If those I'm leading don't agree with me all the time, that's fine. That's going to happen. I work to reach compromises acceptable to all. I work hard enough, in my view, to build up a history of credit, that I should deserve to be cut some slack over a controversial issue, AT LEAST to the point of being given benefit of the doubt about my personal integrity as a leader. If even one player under my charge stops trusting me, that's a crisis. It's a crisis to me because it means something is wrong. Someone disagrees with me so strongly that they're willing to put the entire group at risk to take a stand. That something MUST be resolved. If I'm the one in the wrong, I want to know. I make mistakes. I have an ego. There's more than trust between leader or follower at stake. There's also the leader's trust in himself, in his own judgement, in his policy decisions, in his philosophy and ideals. I have the humility to know that my judgement is fallible, and that is the only thing I have to temper my confidence in my judgement. That constant check and balance goes on with me internally, and I put a lot of energy into it. I know that aspect of things doesn't show. It's not intended to show. This is an adult arena and the results ought to speak for themselves. I go by the results. A corrupt tree does not produce corrupt fruit. So I look to the fruit. And... if some of the fruit is spoiling, it's my responsibility as caretaker of the tree to stop it. If the problem is external, it's a threat I have a duty to remove. If the problem is something I'm doing, I have a duty to change it. Usually there's a combination of factors making problem solving costly in terms of time, energy, resources. That's why the trust is so vital. I have other priorities in life, as do we all, and I cannot afford to neglect them to do a better job here. For me to succeed here, the task at hand has to be kept manageable. So the community also has a responsibility back to me, in my leadership model. It is incumbent on them to minimize trouble making, to put care into what they choose to say, think and do. If they have a disagreement, there are mechanisms they can use to resolve them peacefully, and I trust them all to do so.

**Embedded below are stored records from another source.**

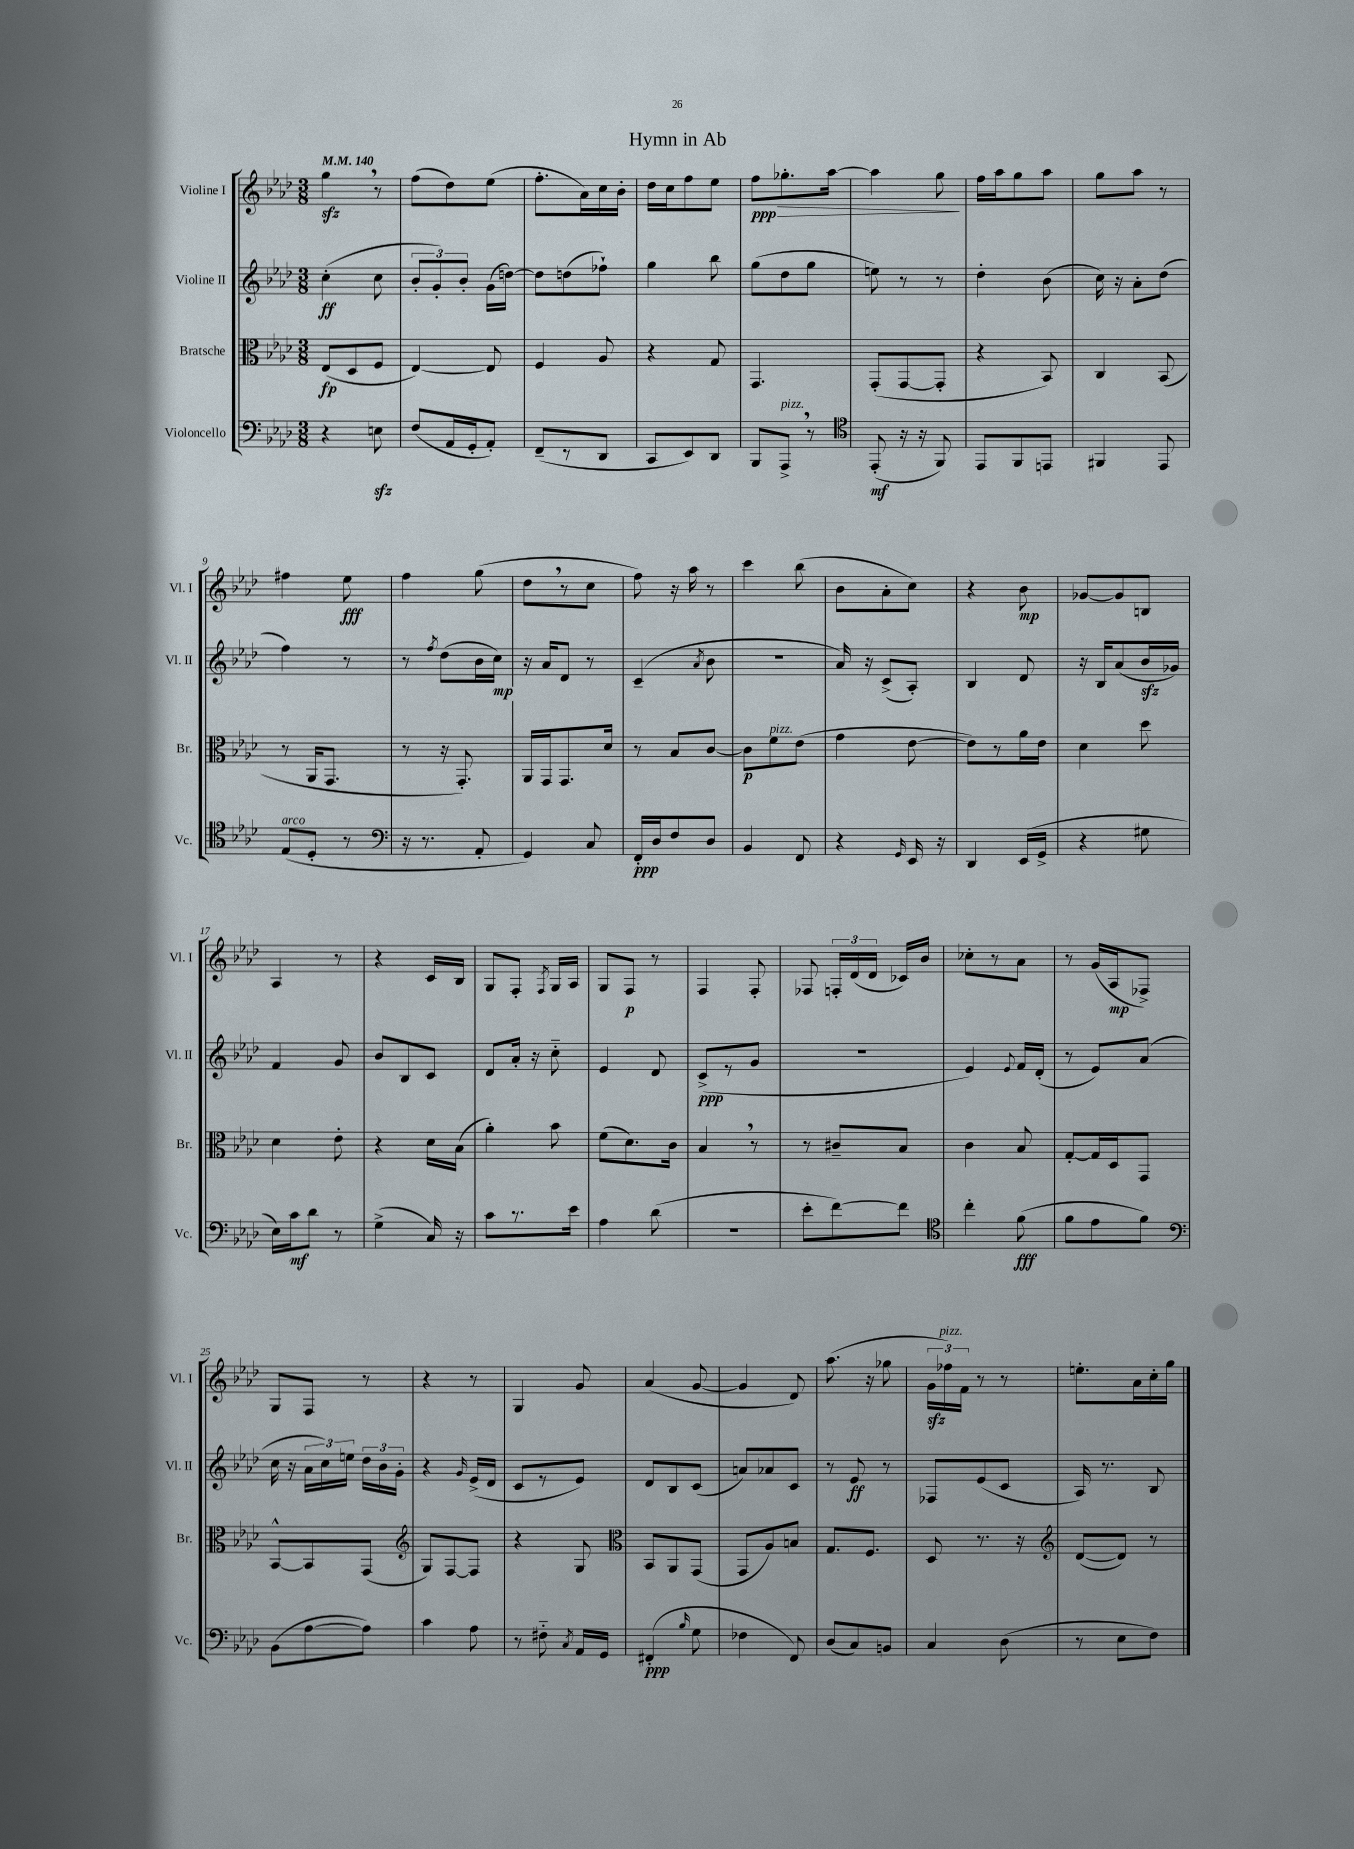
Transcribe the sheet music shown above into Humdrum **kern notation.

**kern	**dynam	**kern	**dynam	**kern	**dynam	**kern	**dynam
*part4	*part4	*part3	*part3	*part2	*part2	*part1	*part1
*staff4	*staff4	*staff3	*staff3	*staff2	*staff2	*staff1	*staff1
*I"Violoncello	*	*I"Bratsche	*	*I"Violine II	*	*I"Violine I	*
*I'Vc.	*	*I'Br.	*	*I'Vl. II	*	*I'Vl. I	*
*clefF4	*	*clefC3	*	*clefG2	*	*clefG2	*
*k[b-e-a-d-]	*	*k[b-e-a-d-]	*	*k[b-e-a-d-]	*	*k[b-e-a-d-]	*
*M3/8	*	*M3/8	*	*M3/8	*	*M3/8	*
*MM140	*	*MM140	*	*MM140	*	*MM140	*
=1	=1	=1	=1	=1	=1	=1	=1
4r	.	(8E-/L	fp	(4cc'\	ff	4ggzz,\	.
.	.	8D-/	.	.	.	.	.
8Enzz\	.	8F/J	.	8cc\	.	8r	.
=2	=2	=2	=2	=2	=2	=2	=2
(8F/L	.	[4E-/)	.	12b-'/L	.	(8ff\L	.
.	.	.	.	12g'/)	.	.	.
16AA-/L	.	.	.	.	.	8dd-\)	.
.	.	.	.	12b-'/J	.	.	.
16GG'/J	.	.	.	.	.	.	.
8AA-'/J)	.	8E-/]	.	(16g\LL	.	(8ee-\J	.
.	.	.	.	[16ddn\JJ)	.	.	.
=3	=3	=3	=3	=3	=3	=3	=3
(8FF~/L	.	4F/	.	8dd\L]	.	8.ff'\L	.
8r	.	.	.	(8ddn\	.	.	.
.	.	.	.	.	.	16a-\L)	.
8DD-/J	.	8A-/	.	8ff-X`\J)	.	16cc\	.
.	.	.	.	.	.	16b-'\JJ	.
=4	=4	=4	=4	=4	=4	=4	=4
8CC/L	.	4r	.	4gg\	.	16dd-\LL	.
.	.	.	.	.	.	16cc\J	.
8EE-/)	.	.	.	.	.	8ff\	.
8DD-/J	.	8G/	.	8bb-\	.	8ee-\J	.
=5	=5	=5	=5	=5	=5	=5	=5
!	!	!	!	!	!	!	!LO:HP:b
8BBB-/L	.	4.GG/	.	(8gg\L	.	8ff\L	> ppp
!LO:TX:a:i:t=pizz.	!	!	!	!	!	!	!
8AAA-^,/J	.	.	.	8dd-\	.	8.gg-X'\	.
8r	.	.	.	8gg\J	.	.	.
.	.	.	.	.	.	[16aa-\Jk	.
=6	=6	=6	=6	=6	=6	=6	=6
*clefC4	*	*	*	*	*	*	*
(8EE-'/	mf	(8GG'/L	.	8een\)	.	4aa-\]	.
16r	.	[8GG/	.	8r	.	.	.
16r	.	.	.	.	.	.	.
8FF/)	.	8GG'/J]	.	8r	.	8gg\	.
.	.	.	.	.	.	.	]
=7	=7	=7	=7	=7	=7	=7	=7
8EE-/L	.	4r	.	4dd-'\	.	16ff\LL	.
.	.	.	.	.	.	16aa-\J	.
8FF/	.	.	.	.	.	8gg\	.
8EEn/J	.	8BB-/)	.	(8b-\	.	8aa-\J	.
=8	=8	=8	=8	=8	=8	=8	=8
4FF#X/	.	4C/	.	16cc\)	.	8gg\L	.
.	.	.	.	16r	.	.	.
.	.	.	.	8a-'\L	.	8aa-\J	.
8EE-/	.	(8BB-/	.	(8dd-\J	.	8r	.
!!LO:LB:g=z
=9	=9	=9	=9	=9	=9	=9	=9
!LO:TX:a:i:t=arco	!	!	!	!	!	!	!
(8E-/L	.	8r	.	4ff\)	.	4ff#X\	.
8D-'/J	.	16AA-/KL	.	.	.	.	.
.	.	8.GG/J	.	.	.	.	.
8r	.	.	.	8r	.	8ee-\	fff
=10	=10	=10	=10	=10	=10	=10	=10
*clefF4	*	*	*	*	*	*	*
16r	.	8r	.	8r	.	4ff\	.
8.r	.	.	.	.	.	.	.
.	.	.	.	8qff/	.	.	.
.	.	16r	.	(8dd-\L	.	.	.
.	.	8.GG'/)	.	.	.	.	.
8AA-'/	.	.	.	16b-\L	.	(8gg\	.
.	.	.	.	16cc\JJ)	mp	.	.
=11	=11	=11	=11	=11	=11	=11	=11
4GG/)	.	16AA-/LL	.	16r	.	8dd-,\L	.
.	.	16GG/J	.	16a-/KL	.	.	.
.	.	8.GG/	.	8d-/J	.	8r	.
8C/	.	.	.	8r	.	8cc\J	.
.	.	16d-/Jk	.	.	.	.	.
=12	=12	=12	=12	=12	=12	=12	=12
16FF'/LL	ppp	8r	.	(4c~/	.	8ff\)	.
16D-/J	.	.	.	.	.	.	.
8F/	.	8B-/L	.	.	.	16r	.
.	.	.	.	.	.	16aa-\	.
.	.	.	.	8qa-/	.	.	.
8D-/J	.	[8c/J	.	8b-\	.	8r	.
=13	=13	=13	=13	=13	=13	=13	=13
4BB-/	.	8c\L]	p	4.r	.	4ccc\	.
!	!	!LO:TX:a:i:t=pizz.	!	!	!	!	!
.	.	8f\	.	.	.	.	.
8FF/	.	(8e-\J	.	.	.	(8bb-\	.
=14	=14	=14	=14	=14	=14	=14	=14
4r	.	4g\	.	16a-/)	.	8b-\L	.
.	.	.	.	16r	.	.	.
.	.	.	.	(8c^/L	.	8a-'\	.
16qqGG/	.	.	.	.	.	.	.
16EE-/	.	[8e-\	.	8A-'/J)	.	8cc\J)	.
16r	.	.	.	.	.	.	.
=15	=15	=15	=15	=15	=15	=15	=15
4DD-/	.	8e-\L])	.	4B-/	.	4r	.
.	.	8r	.	.	.	.	.
(16EE-/LL	.	16a-\L	.	8d-/	.	8b-\	mp
16GG^/JJ	.	16e-\JJ	.	.	.	.	.
=16	=16	=16	=16	=16	=16	=16	=16
4r	.	4d-\	.	16r	.	[8g-X/L	.
.	.	.	.	16B-/KL	.	.	.
.	.	.	.	(8a-/	.	8g-/]	.
8G#X\	.	8dd-\	.	16b-zz/L	.	8Bn/J	.
.	.	.	.	16g-X/JJ)	.	.	.
!!LO:LB:g=z
=17	=17	=17	=17	=17	=17	=17	=17
16E-\LL)	.	4d-\	.	4f/	.	4A-/	.
16c\J	mf	.	.	.	.	.	.
8d-\J	.	.	.	.	.	.	.
8r	.	8e-'\	.	8g/	.	8r	.
=18	=18	=18	=18	=18	=18	=18	=18
(4G^\	.	4r	.	8b-/L	.	4r	.
.	.	.	.	8B-/	.	.	.
16C/)	.	16d-\LL	.	8c/J	.	16c/LL	.
16r	.	(16B-\JJ	.	.	.	16B-/JJ	.
=19	=19	=19	=19	=19	=19	=19	=19
8c\L	.	4a-'\)	.	8d-/L	.	8G/L	.
8.r	.	.	.	16a-'/Jk	.	8F'/J	.
.	.	.	.	16r	.	.	.
.	.	.	.	.	.	8qF/	.
.	.	8b-\	.	8cc\	.	16G/LL	.
16e-\Jk	.	.	.	.	.	16A-/JJ	.
=20	=20	=20	=20	=20	=20	=20	=20
4A-\	.	(8f\L	.	4e-/	.	8G/L	.
.	.	8.d-\)	.	.	.	8F/J	p
(8d-\	.	.	.	8d-/	.	8r	.
.	.	16c\Jk	.	.	.	.	.
=21	=21	=21	=21	=21	=21	=21	=21
4.r	.	4B-,/	.	(8c^/L	ppp	4F/	.
.	.	.	.	8r	.	.	.
.	.	8r	.	8g/J	.	8F'/	.
=22	=22	=22	=22	=22	=22	=22	=22
8e-'\L	.	8r	.	4.r	.	8F-X/	.
[8f\)	.	8c#X~/L	.	.	.	24Fn'/LL	.
.	.	.	.	.	.	(24d-/	.
.	.	.	.	.	.	24d-/JJ	.
8f\J]	.	8B-/J	.	.	.	16c-X/LL)	.
.	.	.	.	.	.	16b-/JJ	.
=23	=23	=23	=23	=23	=23	=23	=23
*clefC4	*	*	*	*	*	*	*
4cc'\	.	4c\	.	4e-/)	.	8cc-X'\L	.
.	.	.	.	.	.	8r	.
.	.	.	.	8qqe-/	.	.	.
(8f\	fff	8B-/	.	16f/LL	.	8a-\J	.
.	.	.	.	(16d-'/JJ	.	.	.
=24	=24	=24	=24	=24	=24	=24	=24
8f\L	.	[8G'/L	.	8r	.	8r	.
8e-\	.	16G/L]	.	8e-/L)	.	(16g/LL	.
.	.	16D-/J	.	.	.	16A-/J	mp
8f\J)	.	8GG/J	.	(8a-/J	.	8F-X^/J)	.
!!LO:LB:g=z
=25	=25	=25	=25	=25	=25	=25	=25
*clefF4	*	*	*	*	*	*	*
(8BB-\L	.	[8BB-^^/L	.	16cc\	.	8G/L	.
.	.	.	.	16r	.	.	.
[8A-\	.	8BB-/]	.	24a-\LL	.	8F/J	.
.	.	.	.	24cc\)	.	.	.
.	.	.	.	24een\JJ	.	.	.
8A-\J])	.	(8GG/J	.	24dd-\LL	.	8r	.
.	.	.	.	24b-\	.	.	.
.	.	.	.	24g'\JJ	.	.	.
=26	=26	=26	=26	=26	=26	=26	=26
*	*	*clefG2	*	*	*	*	*
4c\	.	8G/L)	.	4r	.	4r	.
.	.	[8F/	.	.	.	.	.
.	.	.	.	16qqg/	.	.	.
8A-\	.	8F/J]	.	(16e-^/LL	.	8r	.
.	.	.	.	16d-/JJ	.	.	.
=27	=27	=27	=27	=27	=27	=27	=27
8r	.	4r	.	8c/L	.	4G/	.
8F#X\	.	.	.	8r	.	.	.
8qC/	.	.	.	.	.	.	.
16AA-/LL	.	8G/	.	8e-/J)	.	8g/	.
16GG/JJ	.	.	.	.	.	.	.
=28	=28	=28	=28	=28	=28	=28	=28
*	*	*clefC3	*	*	*	*	*
(4FF#X'/	ppp	8BB-/L	.	8d-/L	.	(4a-/	.
.	.	8AA-/	.	8B-/	.	.	.
16qqB-/	.	.	.	.	.	.	.
8G\	.	(8GG/J	.	(8c/J	.	[8g/	.
=29	=29	=29	=29	=29	=29	=29	=29
4F-X\	.	8GG/L	.	8an/L)	.	4g/]	.
.	.	8A-/)	.	8a-X/	.	.	.
8FF/)	.	8Bn/J	.	8c/J	.	8d-/)	.
=30	=30	=30	=30	=30	=30	=30	=30
(8D-/L	.	8.G/L	.	8r	.	(8.aa-\	.
8C/)	.	.	.	8e-/	ff	.	.
.	.	8.F/J	.	.	.	16r	.
8BBn/J	.	.	.	8r	.	8gg-X\	.
=31	=31	=31	=31	=31	=31	=31	=31
4C/	.	8D-/	.	8F-X/L	.	24gzz\LL	.
!	!	!	!	!	!	!LO:TX:a:i:t=pizz.	!
.	.	.	.	.	.	24ff-X\)	.
.	.	.	.	.	.	24f\JJ	.
.	.	8.r	.	(8e-/	.	8r	.
(8D-\	.	.	.	8c/J	.	8r	.
.	.	16r	.	.	.	.	.
=32	=32	=32	=32	=32	=32	=32	=32
*	*	*clefG2	*	*	*	*	*
8r	.	([8d-/L	.	16A-/)	.	8.een'\L	.
.	.	.	.	8.r	.	.	.
8E-\L	.	8d-/J])	.	.	.	.	.
.	.	.	.	.	.	16a-\L	.
8F\J)	.	8r	.	8B-/	.	16cc'\	.
.	.	.	.	.	.	16gg\JJ	.
==	==	==	==	==	==	==	==
*-	*-	*-	*-	*-	*-	*-	*-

If after a good faith debate by all parties, there are still unresolved disputes about which direction to take the group, if I am leading, I will make the final decision. If I am not leading a particular effort, I will defer final judgement to whoever is leading. If someone else is leading, but leading a subgroup on an effort that is taking place under the larger umbrella of my leadership of the entire group, then I may feel obliged to step in on behalf of those to whom I have responsibility, if the effort is running off course. I won't do so lightly, because in bypassing the authority of a leader, I'm showing no confidence in their judgement and overruling them. That, too, is a serious matter. I place myself at risk, as well as the other leader, in doing that. Making that move here for RBE5 has had disastrous consequences. My trust in the community has been broken.